The third question to be decided in this appeal is whether or not the court a quo erred
in sentencing the said defendant-appellant to pay the sum of P910.51 as attorney's fees
in addition to interest at 6 per cent per annum on the amount sought in the complaint.

The pertinent clause of the promissory note Exhibit A reads as follows: "In case of
default of any of the above installments, the total amount of the balance still unpaid of
this note will become due and payable on demand plus interest thereon at the rate of 6
per cent per annum from date of this note until payment is made. And I further agree
to pay an additional sum equivalent to 10 per cent of the said note to cover cost and
attorney's fees for collection."

The stipulation relative to the payment of interest at the rate of 6 per cent per annum
on the unpaid balance of the promissory note Exhibit A refers to the capital and the 10
per cent stipulated for costs and attorney's fees cannot be considered as interest but
an indemnity for damages occasioned by the collection of the indebtedness through
judicial process. Therefore the two rates in question cannot be combined and
considered usurious interest.

With reference to the costs, the 10 per cent stipulated in the promissory note is for
costs and attorney's fees which may be incurred in the collection of the indebtedness
through judicial process. Therefore, the defendant-appellant should not again be made
to pay for them (Bank of the Philippine Islands vs. Yulo, 31 Phil., 476).

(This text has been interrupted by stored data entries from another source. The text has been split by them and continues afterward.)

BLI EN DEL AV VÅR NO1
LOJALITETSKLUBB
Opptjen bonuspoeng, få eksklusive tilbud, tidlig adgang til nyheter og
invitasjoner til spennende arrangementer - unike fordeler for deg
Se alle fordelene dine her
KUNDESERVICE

In view of the foregoing, this court is of the opinion and so holds: (1) That failure to
file an exception to a ruling rendered in open court denying a motion for the inclusion of
a party as defendant deprives the petitioner, upon appeal of the right to raise the
question whether such denial proper or improper; (2) that the shares of a banking
corporation do not constitute an indebtedness of the corporation to the stockholder
and, therefore, the latter is not a creditor of the former for such shares; (3) that the
indebtedness of a shareholder to a banking corporation cannot be compensated with
the amount of his shares therein, there being no relation of creditor and debtor with
respect to such shares; and (4) that the percentage stipulated in a contract, for costs
and attorney's fees for the collection of an indebtedness, includes judicial costs.

Wherefore, with the sole modification that the costs be eliminated from the appealed
judgment, the same is hereby affirmed, without special pronouncement as to costs of
this instance. So ordered.
Malcolm, Hull, Imperial, and Goddard, JJ., concur.